Step 4: Exhibit patience. Employers must acknowledge that successful AI integration is a gradual process rather than an instantaneous transformation. This is why it’s important that they exhibit patience throughout the implementation, recognizing that AI technologies will evolve and adjustments to strategy will be necessary. It helps to foster a culture that embraces learning from each implementation experience, allowing for continuous improvement. Employers also must address challenges iteratively, seeking feedback from stakeholders and refining strategies accordingly. Patience is paramount in navigating the complexities of AI, ensuring its deployment is successful and sustainable in the long term.

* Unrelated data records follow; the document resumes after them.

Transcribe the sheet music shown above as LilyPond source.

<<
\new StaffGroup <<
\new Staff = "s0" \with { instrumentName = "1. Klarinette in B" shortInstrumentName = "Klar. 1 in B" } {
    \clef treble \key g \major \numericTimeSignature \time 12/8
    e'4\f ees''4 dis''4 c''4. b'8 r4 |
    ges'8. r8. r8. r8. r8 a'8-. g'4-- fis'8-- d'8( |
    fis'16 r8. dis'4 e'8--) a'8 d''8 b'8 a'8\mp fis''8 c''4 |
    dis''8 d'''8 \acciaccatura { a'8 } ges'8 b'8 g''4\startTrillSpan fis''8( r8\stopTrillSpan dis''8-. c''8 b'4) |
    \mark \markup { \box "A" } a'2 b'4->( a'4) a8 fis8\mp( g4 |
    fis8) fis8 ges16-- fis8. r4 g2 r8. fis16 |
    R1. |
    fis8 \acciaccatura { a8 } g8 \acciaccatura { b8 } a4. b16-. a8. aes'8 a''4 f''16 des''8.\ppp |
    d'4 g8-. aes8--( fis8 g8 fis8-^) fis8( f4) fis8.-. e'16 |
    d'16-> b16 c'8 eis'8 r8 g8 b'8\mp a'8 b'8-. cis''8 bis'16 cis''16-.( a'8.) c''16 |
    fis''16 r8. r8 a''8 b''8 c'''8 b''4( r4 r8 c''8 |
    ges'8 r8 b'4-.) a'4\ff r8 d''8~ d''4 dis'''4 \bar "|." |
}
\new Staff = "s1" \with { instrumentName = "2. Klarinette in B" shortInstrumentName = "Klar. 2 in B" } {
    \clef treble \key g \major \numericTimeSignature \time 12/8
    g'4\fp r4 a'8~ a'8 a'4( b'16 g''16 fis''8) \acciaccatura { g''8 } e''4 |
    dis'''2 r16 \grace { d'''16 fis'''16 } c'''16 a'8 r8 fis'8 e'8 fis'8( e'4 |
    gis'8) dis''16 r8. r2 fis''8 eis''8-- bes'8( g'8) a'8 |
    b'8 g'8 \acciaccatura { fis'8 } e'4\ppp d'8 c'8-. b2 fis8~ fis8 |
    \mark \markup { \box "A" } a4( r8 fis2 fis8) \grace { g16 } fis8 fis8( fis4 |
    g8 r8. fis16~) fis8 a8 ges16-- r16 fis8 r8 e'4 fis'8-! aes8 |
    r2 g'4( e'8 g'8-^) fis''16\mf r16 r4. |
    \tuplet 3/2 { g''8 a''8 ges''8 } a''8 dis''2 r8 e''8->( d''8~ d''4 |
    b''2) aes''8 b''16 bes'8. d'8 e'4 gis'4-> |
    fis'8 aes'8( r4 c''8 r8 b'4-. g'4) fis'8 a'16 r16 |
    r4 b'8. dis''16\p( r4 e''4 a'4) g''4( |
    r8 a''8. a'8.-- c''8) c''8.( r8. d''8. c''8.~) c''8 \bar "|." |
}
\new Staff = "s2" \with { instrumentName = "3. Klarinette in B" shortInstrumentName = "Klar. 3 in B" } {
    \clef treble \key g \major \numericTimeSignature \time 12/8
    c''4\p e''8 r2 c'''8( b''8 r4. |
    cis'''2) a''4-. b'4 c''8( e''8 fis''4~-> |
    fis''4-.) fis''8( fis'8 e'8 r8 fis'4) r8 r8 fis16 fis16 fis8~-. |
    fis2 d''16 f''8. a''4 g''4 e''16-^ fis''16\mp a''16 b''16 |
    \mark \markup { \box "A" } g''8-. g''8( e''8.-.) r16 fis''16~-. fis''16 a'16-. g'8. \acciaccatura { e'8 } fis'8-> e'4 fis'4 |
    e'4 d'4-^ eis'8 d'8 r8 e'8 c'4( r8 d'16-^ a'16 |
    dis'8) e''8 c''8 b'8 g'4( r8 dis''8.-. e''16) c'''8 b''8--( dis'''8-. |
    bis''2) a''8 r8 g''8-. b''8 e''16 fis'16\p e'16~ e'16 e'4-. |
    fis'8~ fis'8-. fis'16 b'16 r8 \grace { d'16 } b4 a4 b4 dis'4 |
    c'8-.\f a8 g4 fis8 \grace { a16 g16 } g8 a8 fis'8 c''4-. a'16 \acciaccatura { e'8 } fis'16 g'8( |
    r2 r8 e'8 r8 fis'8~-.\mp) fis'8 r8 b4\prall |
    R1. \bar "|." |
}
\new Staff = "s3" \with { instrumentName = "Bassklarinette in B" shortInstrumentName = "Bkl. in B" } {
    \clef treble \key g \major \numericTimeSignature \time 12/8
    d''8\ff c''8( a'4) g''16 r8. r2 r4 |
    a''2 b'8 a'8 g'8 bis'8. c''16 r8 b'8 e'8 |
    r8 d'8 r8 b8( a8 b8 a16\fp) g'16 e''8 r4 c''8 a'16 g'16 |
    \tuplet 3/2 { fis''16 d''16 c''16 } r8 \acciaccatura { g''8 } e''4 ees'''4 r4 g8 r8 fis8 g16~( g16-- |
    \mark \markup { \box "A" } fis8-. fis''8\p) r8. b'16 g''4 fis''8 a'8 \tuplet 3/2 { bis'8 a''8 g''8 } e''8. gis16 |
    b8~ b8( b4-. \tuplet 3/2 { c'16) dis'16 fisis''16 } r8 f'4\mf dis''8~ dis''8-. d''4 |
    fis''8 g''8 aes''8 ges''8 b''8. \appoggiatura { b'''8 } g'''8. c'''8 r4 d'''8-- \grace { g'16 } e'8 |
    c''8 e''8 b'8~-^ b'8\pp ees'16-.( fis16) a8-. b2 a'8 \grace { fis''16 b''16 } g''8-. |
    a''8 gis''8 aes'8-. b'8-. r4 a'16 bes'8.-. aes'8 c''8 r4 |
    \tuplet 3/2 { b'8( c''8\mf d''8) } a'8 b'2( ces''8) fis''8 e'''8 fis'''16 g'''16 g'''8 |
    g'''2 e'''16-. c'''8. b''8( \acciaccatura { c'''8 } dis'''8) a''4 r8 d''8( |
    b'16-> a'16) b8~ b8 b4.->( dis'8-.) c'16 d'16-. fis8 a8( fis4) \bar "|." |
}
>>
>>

Along the dynamic landscape of technology, the pervasive influence of AI on employee benefits engagement and decision support demands careful consideration of its promises and challenges. As AI, embodied in LLMs and generative AI, enters our professional sphere, its potential to revolutionize benefits communication is undeniable. From personalized content creation to efficient information accessibility and data-driven decision-making, the promises are compelling. However, navigating the pitfalls, such as the lack of sentience, misinformation risks, privacy concerns, latency issues and associated costs, requires a strategic approach. Educating stakeholders, implementing ethical practices, combining AI with human expertise, and exhibiting patience form the pillars of this approach. 

Organizations can unlock AI’s transformative potential in benefits engagement and ensure sustainable and responsible integration by understanding key AI terms, recognizing promises and pitfalls and embracing a systematic strategy. As the AI journey unfolds, it is not merely a technological shift but a cultural evolution, and with the proper strategic foundation, the benefits can far outweigh the challenges.